Il ne s'agit pas d'une double vie au sens dramatique, mais de petites incohérences du quotidien qui, avec le temps, peuvent générer une sensation d'usure.
Par exemple :
À la maison, je peux me permettre de dire que je suis fatigué. Dans le cadre professionnel, je continue comme si de rien n'était. Avec les personnes proches, j'écoute mon inconfort. Dans l'environnement professionnel, je le minimise ou je le rationalise. Dans ma vie personnelle, j'ai besoin de cohérence et de calme. À l'extérieur, j'accepte des rythmes et des exigences qui me tendent. Avec ma famille, je pose des limites quand quelque chose ne me convient pas. Au travail, je les reporte à « plus tard ». À la maison, je recherche des relations honnêtes.
À l'extérieur, il m'arrive de maintenir des dynamiques qui ne me représentent pas.
Dans d'autres cas, les exemples peuvent être exactement inversés, des personnes qui se retiennent moins dans le cadre professionnel et s'adaptent davantage qu'elles ne le souhaiteraient dans leur vie personnelle.
Pendant un temps, cette séparation peut sembler fonctionnelle. Elle permet de s'adapter, de performer, de répondre aux attentes. Mais lorsque la distance entre ces deux manières d'être devient trop grande, la tension commence à apparaître.

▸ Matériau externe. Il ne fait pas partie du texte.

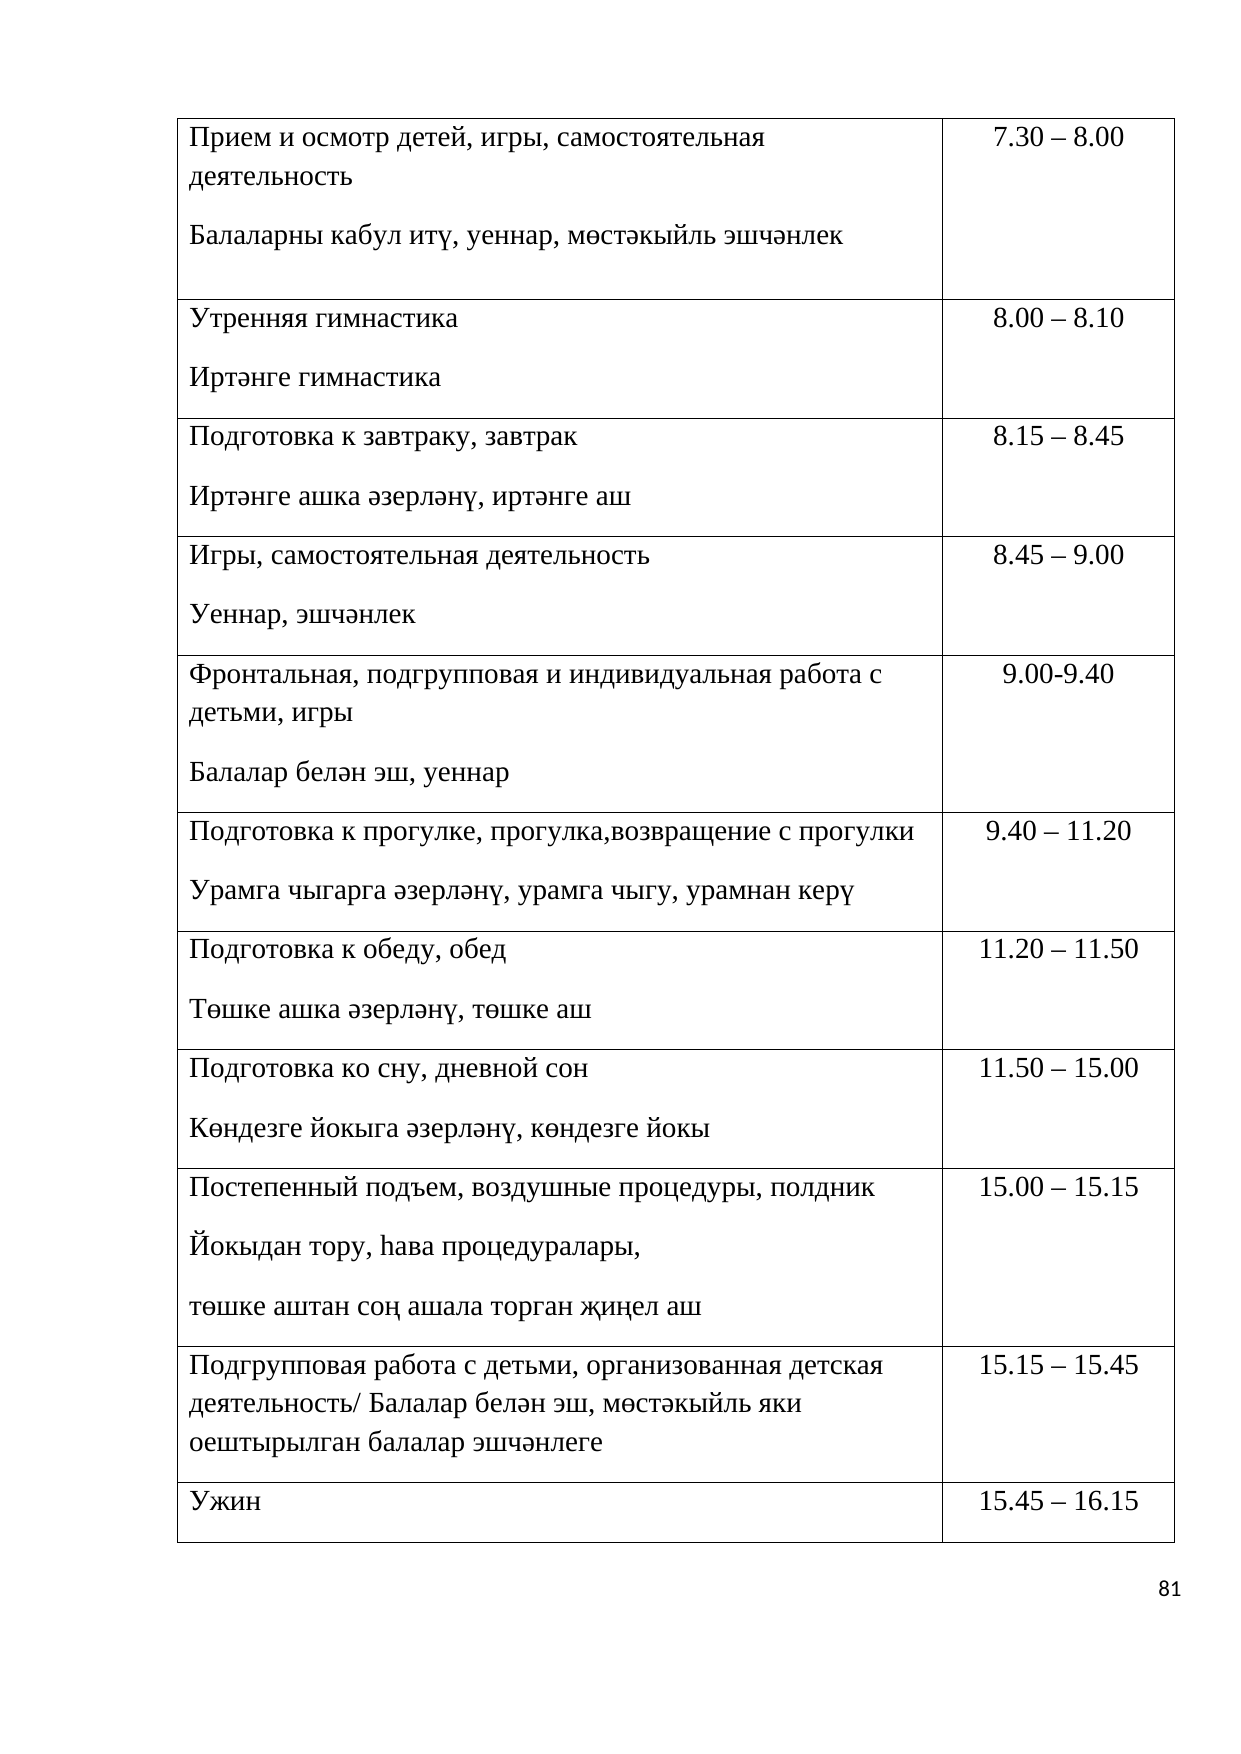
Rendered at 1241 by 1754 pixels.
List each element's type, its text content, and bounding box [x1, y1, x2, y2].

table_cell Ужин Кичке аш [178, 1483, 942, 1542]
table_cell 11.20 – 11.50 [943, 932, 1174, 1049]
table_cell 15.00 – 15.15 [943, 1169, 1174, 1346]
table_cell 11.50 – 15.00 [943, 1050, 1174, 1168]
table_cell Постепенный подъем, воздушные процедуры, полдник Йокыдан тору, һава процедуралары, төшке аштан соң ашала торган җиңел аш [178, 1169, 942, 1346]
table_cell 9.40 – 11.20 [943, 813, 1174, 931]
table_header 7.30 – 8.00 [943, 119, 1174, 299]
table_cell Подготовка к завтраку, завтрак Иртәнге ашка әзерләнү, иртәнге аш [178, 419, 942, 536]
table_cell Подгрупповая работа с детьми, организованная детская деятельность/ Балалар белән эш, мөстәкыйль яки оештырылган балалар эшчәнлеге [178, 1347, 942, 1482]
table_cell Подготовка к прогулке, прогулка,возвращение с прогулки Урамга чыгарга әзерләнү, урамга чыгу, урамнан керү [178, 813, 942, 931]
table_cell 8.00 – 8.10 [943, 300, 1174, 417]
table_cell Подготовка к обеду, обед Төшке ашка әзерләнү, төшке аш [178, 932, 942, 1049]
table_cell Игры, самостоятельная деятельность Уеннар, эшчәнлек [178, 537, 942, 655]
table_cell 8.15 – 8.45 [943, 419, 1174, 536]
table_cell 15.45 – 16.15 [943, 1483, 1174, 1542]
table_cell Фронтальная, подгрупповая и индивидуальная работа с детьми, игры Балалар белән эш, уеннар [178, 656, 942, 812]
table_cell 9.00-9.40 [943, 656, 1174, 812]
table_cell Утренняя гимнастика Иртәнге гимнастика [178, 300, 942, 417]
table_cell 15.15 – 15.45 [943, 1347, 1174, 1482]
table_header Прием и осмотр детей, игры, самостоятельная деятельность Балаларны кабул итү, уеннар, мөстәкыйль эшчәнлек [178, 119, 942, 299]
table_cell 8.45 – 9.00 [943, 537, 1174, 655]
table_cell Подготовка ко сну, дневной сон Көндезге йокыга әзерләнү, көндезге йокы [178, 1050, 942, 1168]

Non pas parce que l'une serait juste et l'autre fausse, mais parce que vivre depuis des lieux aussi différents exige une énergie constante, soutenue par l'effort et la retenue.
La solution ne consiste pas à être exactement le même dans tous les contextes ni à supprimer toute forme d'adaptation. Elle passe plutôt par le fait de revisiter d'où sont prises les décisions importantes et quelle part de soi reste en dehors dans chaque sphère.
Souvent, le changement n'est pas radical. Il apparaît dans de petits gestes, une limite mieux posée, une conversation en attente, une autre manière de dire la même chose, un renoncement discret.
Peut-être ne s'agit-il pas d'être meilleur, mais de s'écouter davantage.